_SELECTED EXCERPT_:
The last few days have been pretty rough after watching both George Michaels and Carrie Fisher pass on. Carrie’s death hit me hard. I’m pretty damn sad about it even though I expected it. Some of my friends are in hiding from social media because of the sadness and I can’t blame them. Others are mourning hard. Others still are basically castigating us for being upset. Yes, celebrities die all the time. They died in 2015. They’ll die in 2017. We don’t really need the reminder. Some of us need to mourn and not be shamed for it.
Also I think it’s not just the celebrities we’re mourning but that lost part of our life, our past. I am now at the age where the celebrities I grew up on are getting old and passing on, taking that part of my childhood with them. When I was seeing patients about 90 percent were geriatrics and they all said the same thing; one of the hardest parts of aging was watching the icons of your childhood pass away. It slams home that you are getting older, that you have more days behind than you have before you.
So much of my childhood got whittled away this year, George and Carrie, Florence Henderson, Prince, David Bowie and so many more. But Carrie really hurts. She’s part of the reason I’m a writer now. Star Wars blew me away. She taught me women could be in charge and be smart and independent and kick ass. I started writing fan fic. Yes it was very Mary Sue. I wanted to be Luke’s sister, Han’s girlfriend and Leia’s best friend. What do you want? I was 10 and I needed to see that princesses didn’t always have to wait around helplessly and Carrie Fisher really embodied Princess Leia’s toughness.
So I will miss her. I will mourn her loss. And I will cry for even more of my childhood’s fractured memories.

_TASKS_:
A – In the post on mourning celebrities, rewrite the passage starting with "Also I think" and going on through "have before you.", substituting "idols" for "icons".
B – List every celebrity whose death is mentioned in the post on mourning celebrities.

_INPUT DATA_:

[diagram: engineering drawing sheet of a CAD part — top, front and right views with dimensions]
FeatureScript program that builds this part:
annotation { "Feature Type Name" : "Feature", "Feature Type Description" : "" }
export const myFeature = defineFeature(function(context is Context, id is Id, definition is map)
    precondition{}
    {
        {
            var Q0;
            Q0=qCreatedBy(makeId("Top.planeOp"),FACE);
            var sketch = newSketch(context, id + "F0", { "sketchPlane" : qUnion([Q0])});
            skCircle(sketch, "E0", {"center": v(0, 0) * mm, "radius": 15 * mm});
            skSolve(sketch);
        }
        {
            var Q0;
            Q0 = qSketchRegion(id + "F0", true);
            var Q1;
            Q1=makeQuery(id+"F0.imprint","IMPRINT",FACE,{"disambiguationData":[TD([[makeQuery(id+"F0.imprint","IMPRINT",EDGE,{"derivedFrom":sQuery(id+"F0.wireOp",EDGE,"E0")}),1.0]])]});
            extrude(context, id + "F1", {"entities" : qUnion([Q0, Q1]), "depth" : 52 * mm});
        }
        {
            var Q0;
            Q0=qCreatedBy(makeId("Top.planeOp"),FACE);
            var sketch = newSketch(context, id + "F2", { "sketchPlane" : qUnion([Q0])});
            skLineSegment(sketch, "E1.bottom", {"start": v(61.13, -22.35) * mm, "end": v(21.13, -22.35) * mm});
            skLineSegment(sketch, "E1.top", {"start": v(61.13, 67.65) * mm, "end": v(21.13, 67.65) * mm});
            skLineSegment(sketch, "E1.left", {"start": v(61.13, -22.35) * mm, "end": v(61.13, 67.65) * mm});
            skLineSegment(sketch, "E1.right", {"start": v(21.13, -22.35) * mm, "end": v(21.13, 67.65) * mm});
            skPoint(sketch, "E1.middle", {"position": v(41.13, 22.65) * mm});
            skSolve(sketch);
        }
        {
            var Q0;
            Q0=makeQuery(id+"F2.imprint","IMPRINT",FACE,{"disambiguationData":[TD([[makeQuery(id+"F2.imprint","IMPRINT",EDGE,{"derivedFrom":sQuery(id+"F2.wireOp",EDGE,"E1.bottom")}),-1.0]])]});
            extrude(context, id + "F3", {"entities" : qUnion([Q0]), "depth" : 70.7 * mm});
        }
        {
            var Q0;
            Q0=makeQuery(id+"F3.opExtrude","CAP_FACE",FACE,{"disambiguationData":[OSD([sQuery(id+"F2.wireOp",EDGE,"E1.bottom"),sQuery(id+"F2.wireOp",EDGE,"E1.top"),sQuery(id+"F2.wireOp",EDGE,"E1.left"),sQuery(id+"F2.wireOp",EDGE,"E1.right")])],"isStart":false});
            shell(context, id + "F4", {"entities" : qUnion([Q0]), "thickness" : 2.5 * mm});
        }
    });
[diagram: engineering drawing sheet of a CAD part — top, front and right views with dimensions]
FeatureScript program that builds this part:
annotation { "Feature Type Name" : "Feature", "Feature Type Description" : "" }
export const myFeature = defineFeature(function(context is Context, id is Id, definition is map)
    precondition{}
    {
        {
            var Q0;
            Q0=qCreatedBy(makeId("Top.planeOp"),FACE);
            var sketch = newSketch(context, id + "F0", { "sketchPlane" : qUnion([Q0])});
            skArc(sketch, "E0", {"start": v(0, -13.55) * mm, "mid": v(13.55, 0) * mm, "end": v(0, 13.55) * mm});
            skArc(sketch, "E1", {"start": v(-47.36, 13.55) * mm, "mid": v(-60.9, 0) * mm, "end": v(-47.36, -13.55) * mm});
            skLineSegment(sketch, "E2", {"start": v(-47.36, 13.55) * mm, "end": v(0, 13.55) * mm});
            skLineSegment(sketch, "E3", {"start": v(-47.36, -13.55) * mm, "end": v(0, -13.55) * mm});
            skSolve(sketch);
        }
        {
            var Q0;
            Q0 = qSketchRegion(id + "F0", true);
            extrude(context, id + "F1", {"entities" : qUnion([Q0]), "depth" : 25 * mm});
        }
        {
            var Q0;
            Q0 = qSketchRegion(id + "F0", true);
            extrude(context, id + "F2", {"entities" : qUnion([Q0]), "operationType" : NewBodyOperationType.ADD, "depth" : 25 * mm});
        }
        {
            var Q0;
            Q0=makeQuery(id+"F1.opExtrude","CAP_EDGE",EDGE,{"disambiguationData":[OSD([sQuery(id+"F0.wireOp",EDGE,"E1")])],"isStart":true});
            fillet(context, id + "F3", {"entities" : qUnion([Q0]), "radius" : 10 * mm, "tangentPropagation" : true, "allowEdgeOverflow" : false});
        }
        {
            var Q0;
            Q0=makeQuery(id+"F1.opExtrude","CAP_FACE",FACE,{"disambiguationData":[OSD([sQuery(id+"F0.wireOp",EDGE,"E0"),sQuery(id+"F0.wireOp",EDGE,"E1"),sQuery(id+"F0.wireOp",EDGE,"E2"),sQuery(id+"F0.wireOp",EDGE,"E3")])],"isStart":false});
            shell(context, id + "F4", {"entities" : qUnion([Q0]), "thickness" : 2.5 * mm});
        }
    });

_OUTPUTS IN ORDER_:
A –
Also I think it’s not just the celebrities we’re mourning but that lost part of our life, our past. I am now at the age where the celebrities I grew up on are getting old and passing on, taking that part of my childhood with them. When I was seeing patients about 90 percent were geriatrics and they all said the same thing; one of the hardest parts of aging was watching the idols of your childhood pass away. It slams home that you are getting older, that you have more days behind than you have before you.

B – George Michaels, Carrie Fisher, Florence Henderson, Prince, David Bowie